Im 19. Jahrhundert stieg die Einwohnerzahl Heiligenkirchens sprunghaft an. Innerhalb der Jahre 1875 und 1933 wuchs die Bevölkerung um mehr als das doppelte. Der zweite Weltkrieg bremste das Wachstum. In den Nachkriegsjahren wuchs die Bevölkerung weiter kontinuierlich. Um das Jahr 1970 herum müsste die Einwohnerzahl erstmals die 3000er-Grenze überschritten haben. Heiligenkirchen entwickelte sich in diesem Zuge aufgrund seiner ruhigen aber dennoch zentralen Lage zwischen Detmold, Horn und der Gauseköte zu einem beliebten Wohnvorort Detmolds mit nunmehr 3680 Einwohnern.

4. Beschäftigtenzahlen ( 1987)


Land- und Forstwirtschaft, Fischerei                 
22        1,3 %
Produzierendes Gewerbe                               
548     32,6 %
Handel und Verkehr, Nachrichtenübermittlung   
245     14,6 %
Übrige Wirtschaftsbereiche                            
867     51,5 %
Erwerbstätige                                            
1682     94,3 %
Erwerbslose                                                
101      5,7 %

12 Beherbergungsbetriebe, darunter 2 Hotels, 1 Gasthof, 2 Privatvermieter, sowie 7 private Ferienwohnungen mit zusammen 89 Betten, von denen allein 39 auf das Hotel Achilles und 16 auf das Hotel Idyll entfallen

( errechnet nach „Gastgeberverzeichnis 2001“ der Stadt Detmold ) .

Die Gästebettenauslastung liegt nach Angaben der Hotels Achilles und Idyll, welche als einzige Unterkünfte im Ort mit mehr als 8 Betten Statistiken zu führen haben, derzeit im Jahresschnitt bei ca. 45%.   Die Gästebettenauslastung schwankt jedoch im Jahresverlauf stark, so dass beispielsweise im Dezember 2000 Auslastungen von nur rund 10 % zu verzeichnen waren.

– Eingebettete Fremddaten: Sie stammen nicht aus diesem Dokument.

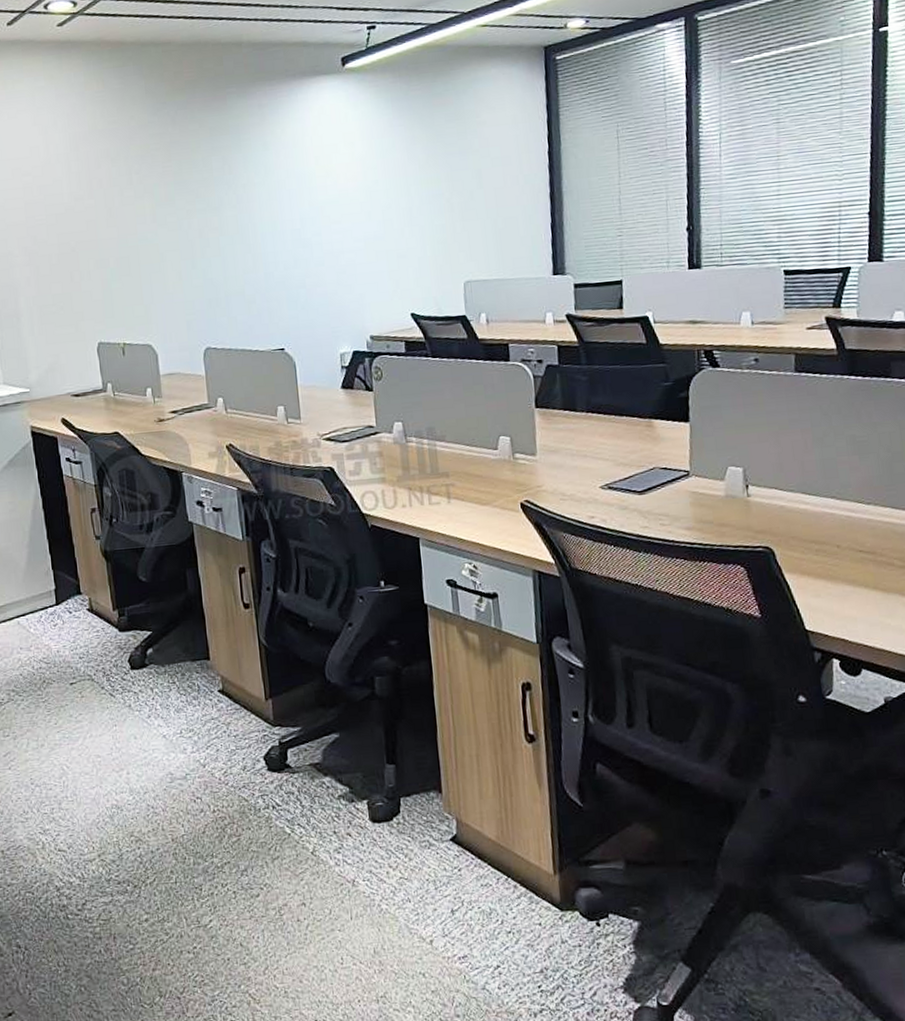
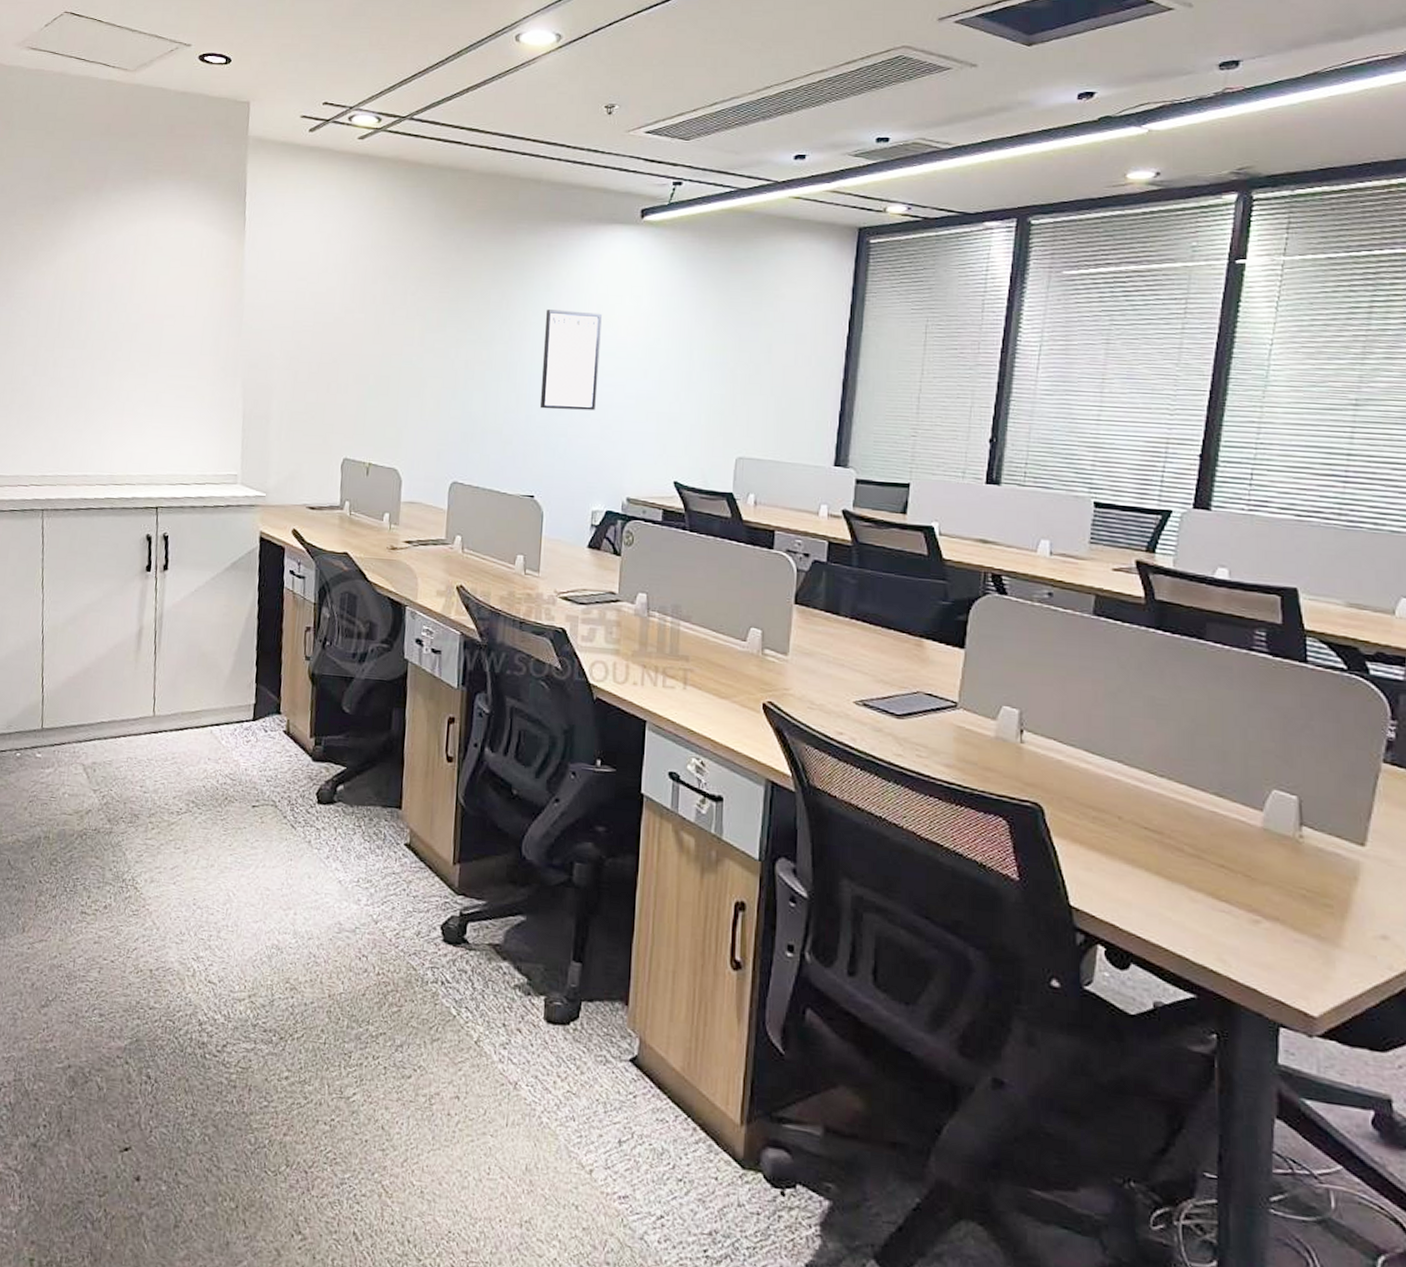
writing board: none [268,164,328,265] -> present [539,309,602,411]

Übernachtungsgäste verbringen, ebenfalls Angaben der beiden Hoteliers zufolge, im Schnitt 1,8 Nächte in Heiligenkirchen. Der größte Anteil der Besucher Heiligenkirchens besteht jedoch aus Tagesgästen, welche touristische Ziele in der Region besuchen und die Gastronomie in Anspruch nehmen, allerdings in Form von Tagesausflügen ohne Übernachtung

5.2. Touristische Anziehungspunkte


5.2.1. Hermannsdenkmal


Die bekannteste Sehenswürdigkeit der Region ist das 54m hohe Hermannsdenkmal, welches in den Jahren 1838 bis 1875 von Ernst von Bandel auf der Grotenburg zwischen Heiligenkirchen und Hiddessen erbaut wurde. Es erinnert an die angeblich hier im Jahre 9 n. Chr. stattgefundene Varusschlacht, in welcher Hermann der Cherusker die von Quintilius Varus angeführten Römer vernichtend geschlagen haben soll ( nach Kuhnke: „ Lippe-Lexikon“ ).

Allerdings deuten seit 1989 durchgeführte Ausgrabungen des Osnabrücker Professor Dr. Schlüter bei Kalkriese darauf hin, dass die Varusschlacht dort und nicht hier im Lipperland stattgefunden hat ( nach www.varusforschung.de
).

Der Grund der Erbauung des Denkmals war jedoch weniger die Erinnerung an diese Schlacht, sondern vielmehr eine provokante Demonstration deutschen Nationalstolzes und Kampfesgeistes gegenüber dem „Erbfeind“ Frankreich, in dessen Richtung die Statue blickt.

Nichts desto trotz ist das Hermannsdenkmal mit jährlich ca. 500.000 Besuchern eines der meistbesuchtesten Denkmäler Deutschlands.

5.2.2. Vogelpark Heiligenkirchen


Am Fuße der Grotenburg, an der Denkmalstraße, welche das Hermannsdenkmal mit Heiligenkirchen verbindet, liegt im sogenannten Schling der seit 30 Jahren bestehende Vogelpark, welcher in 120 Volieren 2000 einheimische und exotische Vögel aus allen Erdteilen beherbergt.

Im Jahr 2000 konnte der Vogelpark 119.600 Besucher verzeichnen ( nach Angaben des Vogelparks ).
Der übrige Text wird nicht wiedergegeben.